Friday, February 13, 2009

WikiDashboard and the Living Laboratory

Our work on WikiDashboard was slashdotted last weekend. It caused our server to fail and crash repeatedly, and we tried our best to keep it running. We received thousands of hits, and got many comments. Interestingly, this occurred because of an MIT TechReview article on the system, which was in turn caused by the reporter coming to my talk at MIT last Tuesday (video here).

The whole experience is a very good example of the concept of the Living Laboratory. We were interested in engaging the real world in doing social computing research, and found Wikipedia to be a great way to get into the research, while benefiting the discourse around how knowledge bases should be built.

We had argued that Human-Computer Interaction (HCI) research have long moved beyond the evaluation setting of a single user sitting in front of a single desktop computer, yet many of our fundamentally held viewpoints about evaluation continues to be ruled by outdated biases derived from this legacy. We believe that we need to engage with real users in 'Living Laboratories', in which researchers either adopt or create functioning systems that are used in real settings. These new experimental platforms will greatly enable researchers to conduct evaluations that span many users, places, time, location, and social factors in ways that are unimaginable before.

Outdated Evaluative Assumptions

Indeed, the world has changed. Trends in social computing as well as ubiquitous computing had pushed us to consider research methodologies that are very different from the past. In many cases, we can no longer assume:

Only a single display: Users will pay attention to only one display and one computer. Much of fundamental HCI research methodology assumes the singular occupation of the user is the display in front of them. Of course, this is no longer true. Not only do many users already use multiple displays, they also use tiny displays on cell phones and iPods and peripheral displays. Matthews et al. studied the use of peripheral displays, focusing particularly on glance-ability, for example. Traditional HCI and psychological experiments typically force users to attend to only one display at a time, often neglecting the purpose of peripheral display designs.

Only knowledge work: Users are performing the task as part of some knowledge work. The problem with this assumption is that non-information oriented work, such as entertainment applications, social networking systems, are often done without explicit goals in mind.
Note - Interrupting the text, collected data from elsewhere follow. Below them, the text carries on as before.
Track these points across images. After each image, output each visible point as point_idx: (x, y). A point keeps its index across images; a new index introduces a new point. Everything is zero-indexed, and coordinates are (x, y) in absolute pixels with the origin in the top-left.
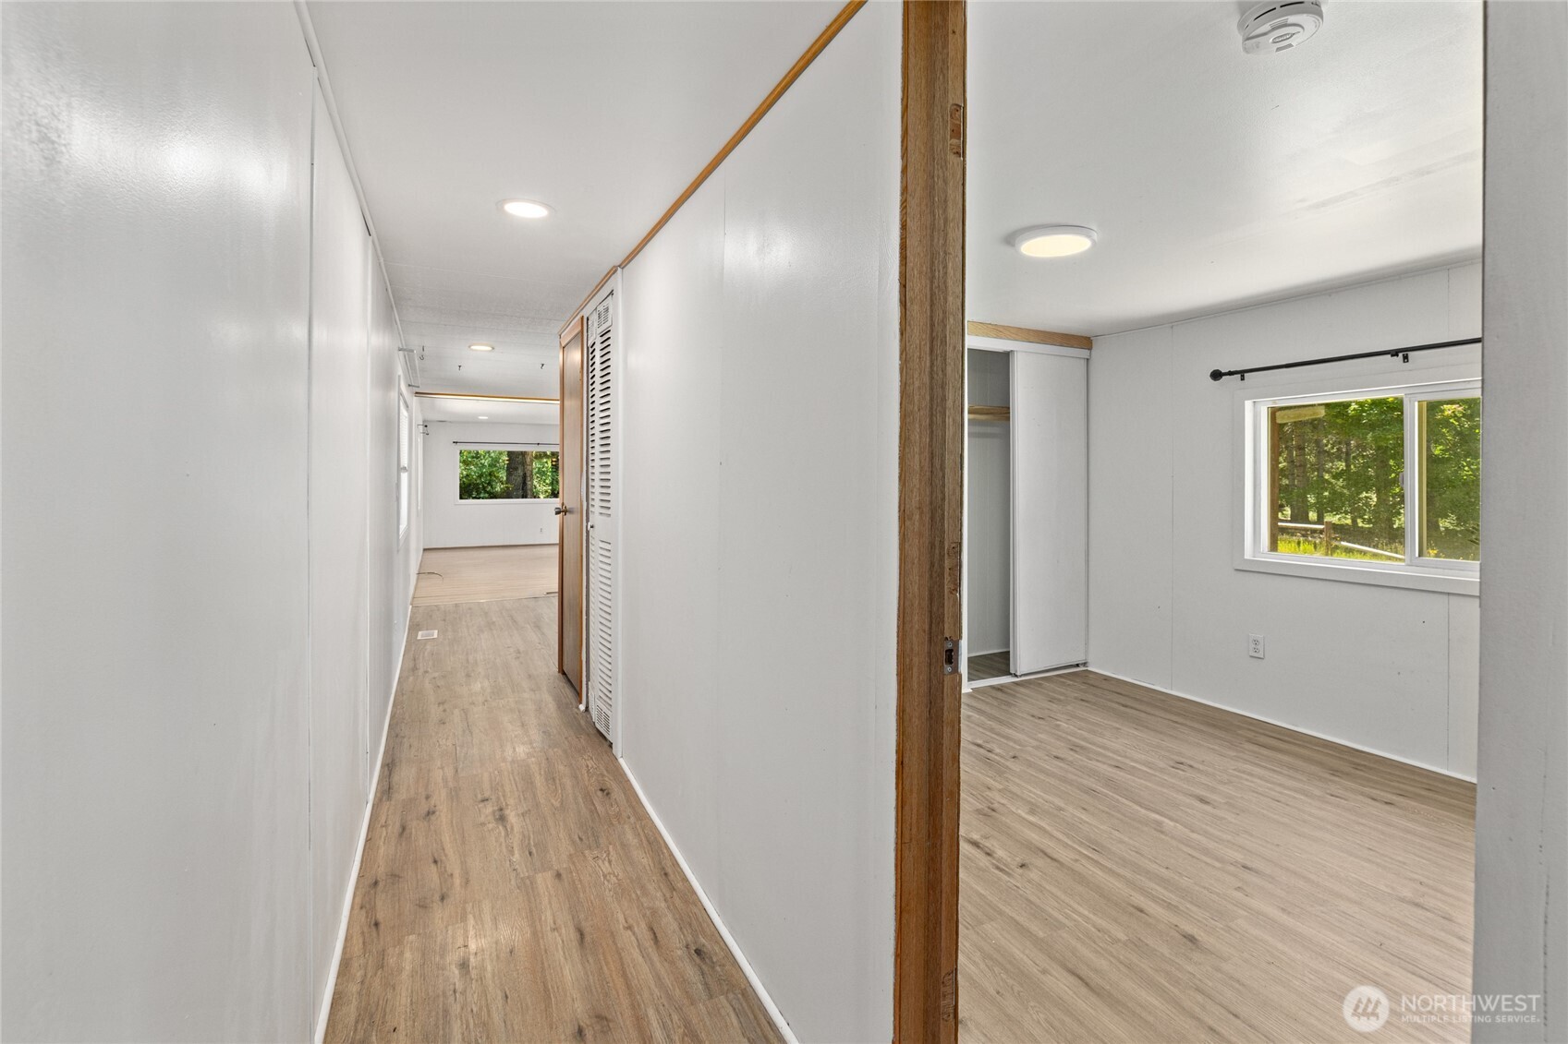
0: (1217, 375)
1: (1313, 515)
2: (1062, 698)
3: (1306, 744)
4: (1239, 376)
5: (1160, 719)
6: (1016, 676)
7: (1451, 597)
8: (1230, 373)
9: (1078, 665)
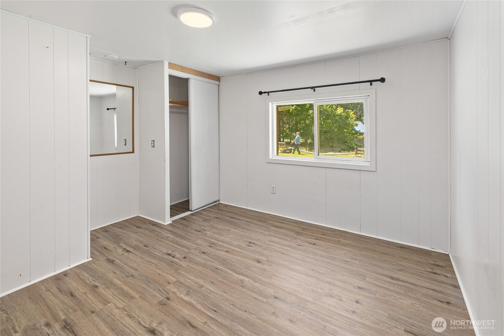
0: (261, 93)
1: (282, 140)
2: (209, 218)
3: (289, 223)
4: (267, 93)
5: (244, 222)
6: (192, 211)
7: (327, 169)
8: (265, 93)
9: (216, 202)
With the rise of Web2.0 applications and systems, users are often on social systems to kill time, learn the current status of friends, and to serendipitously discover what might capture their interests.
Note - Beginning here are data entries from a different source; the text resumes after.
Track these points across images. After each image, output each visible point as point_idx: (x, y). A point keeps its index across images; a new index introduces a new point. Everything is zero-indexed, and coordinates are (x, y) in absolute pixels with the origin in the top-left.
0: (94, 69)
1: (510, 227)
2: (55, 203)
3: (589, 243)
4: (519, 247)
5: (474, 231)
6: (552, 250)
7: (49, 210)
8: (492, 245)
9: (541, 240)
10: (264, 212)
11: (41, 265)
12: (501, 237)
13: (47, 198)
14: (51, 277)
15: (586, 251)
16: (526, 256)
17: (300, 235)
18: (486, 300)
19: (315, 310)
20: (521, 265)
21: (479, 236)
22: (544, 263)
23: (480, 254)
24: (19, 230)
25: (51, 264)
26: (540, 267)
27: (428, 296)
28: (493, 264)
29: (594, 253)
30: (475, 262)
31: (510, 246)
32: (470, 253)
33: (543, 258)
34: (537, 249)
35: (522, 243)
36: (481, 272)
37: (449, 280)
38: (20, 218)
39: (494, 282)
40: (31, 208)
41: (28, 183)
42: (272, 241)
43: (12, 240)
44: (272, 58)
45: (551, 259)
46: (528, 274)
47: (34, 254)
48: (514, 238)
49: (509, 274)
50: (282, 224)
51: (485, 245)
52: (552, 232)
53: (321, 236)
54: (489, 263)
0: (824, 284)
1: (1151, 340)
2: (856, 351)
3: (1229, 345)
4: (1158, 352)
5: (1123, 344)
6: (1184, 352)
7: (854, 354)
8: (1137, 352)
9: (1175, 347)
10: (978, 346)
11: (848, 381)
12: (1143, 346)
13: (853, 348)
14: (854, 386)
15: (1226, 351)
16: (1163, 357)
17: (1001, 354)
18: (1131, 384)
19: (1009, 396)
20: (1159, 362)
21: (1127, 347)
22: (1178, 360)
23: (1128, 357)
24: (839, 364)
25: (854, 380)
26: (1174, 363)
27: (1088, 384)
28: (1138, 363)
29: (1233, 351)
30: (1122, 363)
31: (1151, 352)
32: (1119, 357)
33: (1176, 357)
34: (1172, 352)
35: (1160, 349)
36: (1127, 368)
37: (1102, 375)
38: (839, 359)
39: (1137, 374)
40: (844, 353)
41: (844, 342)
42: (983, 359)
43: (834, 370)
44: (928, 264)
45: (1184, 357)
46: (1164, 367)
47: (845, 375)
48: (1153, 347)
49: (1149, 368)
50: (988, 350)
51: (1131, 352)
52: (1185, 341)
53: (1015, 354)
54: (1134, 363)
Isolated worker: Users performing some task by themselves. Much of knowledge work turn out to be quite collaborative, perhaps more so than first imagined. Traditional view of HCI assumed the construction of a single report by a single individual that is needed by a hierarchically organized firm. Generally speaking, we have come to view such assumption with contempt. Information work, especially work done by highly paid analysts, is highly collaborative. Only the highly automated tasks that are routine and mundane are done in relative isolation. Information workers excel at exception handling, which often require the collaboration of many departments in different parts of the organizational chart.

Stationary worker: User location placement is stationary, and the computing device is stationary. A mega-trend in information work is the speed and mobility in which work is done. Workers are geographically dispersed, making collaboration across geographical boundaries and time-zone critical. As part of this trend, work is often done on the move, in the air while disconnected. Moreover, situation awareness is often accomplished via email clients such as Blackberries and iPhones. Many estimates now suggest that already more people access the internet on their mobile phone than on desktop computers. This certainly has been the trend in Japan, a bellwether of mobile information needs.

Task duration is short: Users are engaged with applications in time scales measures in seconds and minutes. While information work can be divided and be composed of many slices of smaller chunks of subgoals that can be analyzed separately, we now realize that many user needs and work goals stretch over for long period of time. User interests in topics as diverse as from news on the latest technological gadgets to snow reports for snowboarding need to be supported over periods of days, weeks, months and even years. User engagement with web applications are often measured in much longer periods of time as compared to more traditional psychological experiments that geared toward understanding of hand-eye coordination in single desktop application performance. For example, Rowan and Mynatt studied peripheral family portraits in the digital home over a year-long period and discovered that behavior changed with the seasons (Rowan and Mynatt, 2005).

The above discussion point to how, as a field, HCI researchers have slowly broken out of the mold in which we were constrained. Increasingly, evaluations are often done in situations in which there are just too many uncontrolled conditions and variables. Artificially created environments such as in-lab studies are only capable of telling us behaviors in constrained situations. In order to understand how users behave in varied time and place, contexts and other situations, we need to systematically re-evaluate our research methodologies.

Time has come to do a great more deal of experimentation in the real world, using real and living laboratories.


Anonymous said...

Any ideas for real-world testing for small usability teams? While living labs may be large-scale, perhaps setting them up and analyzing results could sometimes be done on a shoestring? Hoping you'll write more about this.

Also want to link to
Matthews publication page
so that others don't have to look it up.

Ed H. Chi said...

We have used Amazon Mechanical Turk for small-scale usability testing and feature testing with very quick turn-around quite successfully. It's cheap, and fast, but it does take some work to set up the infrastructure to be able to test real prototypes on it.